The code below shows for each trial / dosing regimen the posterior distribution for the vaccine efficacy using the prior Beta distribution specified by Biontech/Pfizer and our guessed numbers for AstraZeneca.

# Helper function
theta.to.VE = function(theta) (1-2*theta)/(1-theta)

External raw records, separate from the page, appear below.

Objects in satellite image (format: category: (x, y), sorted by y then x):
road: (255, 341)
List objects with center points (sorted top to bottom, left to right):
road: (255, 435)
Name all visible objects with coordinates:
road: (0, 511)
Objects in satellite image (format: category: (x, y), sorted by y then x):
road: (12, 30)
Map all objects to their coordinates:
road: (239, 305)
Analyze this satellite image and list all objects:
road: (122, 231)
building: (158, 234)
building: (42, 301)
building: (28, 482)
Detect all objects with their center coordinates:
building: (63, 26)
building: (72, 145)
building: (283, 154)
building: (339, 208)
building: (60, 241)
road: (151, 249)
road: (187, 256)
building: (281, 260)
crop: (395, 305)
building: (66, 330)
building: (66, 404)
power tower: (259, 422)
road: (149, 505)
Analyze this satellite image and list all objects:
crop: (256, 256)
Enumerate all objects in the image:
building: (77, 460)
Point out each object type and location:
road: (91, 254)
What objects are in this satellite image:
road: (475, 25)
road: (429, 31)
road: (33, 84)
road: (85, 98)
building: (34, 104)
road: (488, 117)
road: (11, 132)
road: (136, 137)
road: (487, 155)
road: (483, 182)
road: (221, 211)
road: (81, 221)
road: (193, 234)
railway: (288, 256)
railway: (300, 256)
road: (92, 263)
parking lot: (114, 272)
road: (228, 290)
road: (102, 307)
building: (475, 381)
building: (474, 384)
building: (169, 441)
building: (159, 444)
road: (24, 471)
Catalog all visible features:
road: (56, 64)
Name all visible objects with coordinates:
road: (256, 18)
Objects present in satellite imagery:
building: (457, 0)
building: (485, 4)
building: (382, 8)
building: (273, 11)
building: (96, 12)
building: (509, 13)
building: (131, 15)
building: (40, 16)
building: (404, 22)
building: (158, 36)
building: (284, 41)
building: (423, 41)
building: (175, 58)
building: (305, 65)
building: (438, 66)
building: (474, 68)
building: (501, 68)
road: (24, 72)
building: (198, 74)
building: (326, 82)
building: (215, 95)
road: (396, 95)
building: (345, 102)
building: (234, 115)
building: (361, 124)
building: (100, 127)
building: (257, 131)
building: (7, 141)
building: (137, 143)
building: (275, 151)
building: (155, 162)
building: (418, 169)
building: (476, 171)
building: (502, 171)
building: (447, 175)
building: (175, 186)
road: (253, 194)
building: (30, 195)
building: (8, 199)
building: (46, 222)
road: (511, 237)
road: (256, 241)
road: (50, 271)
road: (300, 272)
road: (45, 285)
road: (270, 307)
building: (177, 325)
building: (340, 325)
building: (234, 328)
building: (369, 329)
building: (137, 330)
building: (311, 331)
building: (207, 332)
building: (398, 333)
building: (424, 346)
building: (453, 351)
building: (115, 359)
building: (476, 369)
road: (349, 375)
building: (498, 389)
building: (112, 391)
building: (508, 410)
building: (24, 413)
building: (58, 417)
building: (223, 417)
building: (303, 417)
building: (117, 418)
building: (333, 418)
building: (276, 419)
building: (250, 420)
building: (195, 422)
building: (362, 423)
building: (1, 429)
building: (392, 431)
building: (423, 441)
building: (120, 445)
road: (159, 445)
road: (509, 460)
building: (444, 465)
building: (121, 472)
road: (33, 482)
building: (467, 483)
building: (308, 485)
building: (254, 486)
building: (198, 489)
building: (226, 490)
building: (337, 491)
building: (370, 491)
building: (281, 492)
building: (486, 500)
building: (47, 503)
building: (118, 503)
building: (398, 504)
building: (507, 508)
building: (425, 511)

# Parameters of Biontech/Pfizer's prior distribution
a0 = 0.700102; b0 = 1
grid = tibble(
  study=c("Biontech/Pfizer","Moderna","AstraZeneca-1","AstraZeneca-2"),
  m=c(170,95,37,94),
  mv = c(8,5,3,26),
  mc=m-mv) %>% 
  tidyr::expand_grid(theta = seq(0,0.5,by=0.002)) %>%
  mutate(
    VE = theta.to.VE(theta),
    density = dbeta(theta, shape1 = a0+mv, shape2=b0+mc)
  )

# Show all 4 posterior distributions
ggplot(filter(grid, VE > 0.2), aes(x=VE, y=density, fill=study, color=study)) +
  geom_area(alpha=0.5,position = "identity")+
  ggtitle("Estimated posterior efficacy of different vaccines / dosing regimens")

Hmm, for me subjectively the posterior for AstraZeneca’s small dosing regimen looks actually better than I would have suspected after reading the press release. Of course, a lot of guesses went into those curves.

Overall, I personally would consider AstraZeneca’s preliminary results good news. In particular, if one also accounts for the substantially lower expected price and the following statements from the press release:

no hospitalisations or severe cases of the disease were reported in participants receiving the vaccine.

The vaccine can be stored, transported and handled at normal refrigerated conditions (2-8 degrees Celsius/ 36-46 degrees Fahrenheit) for at least six months.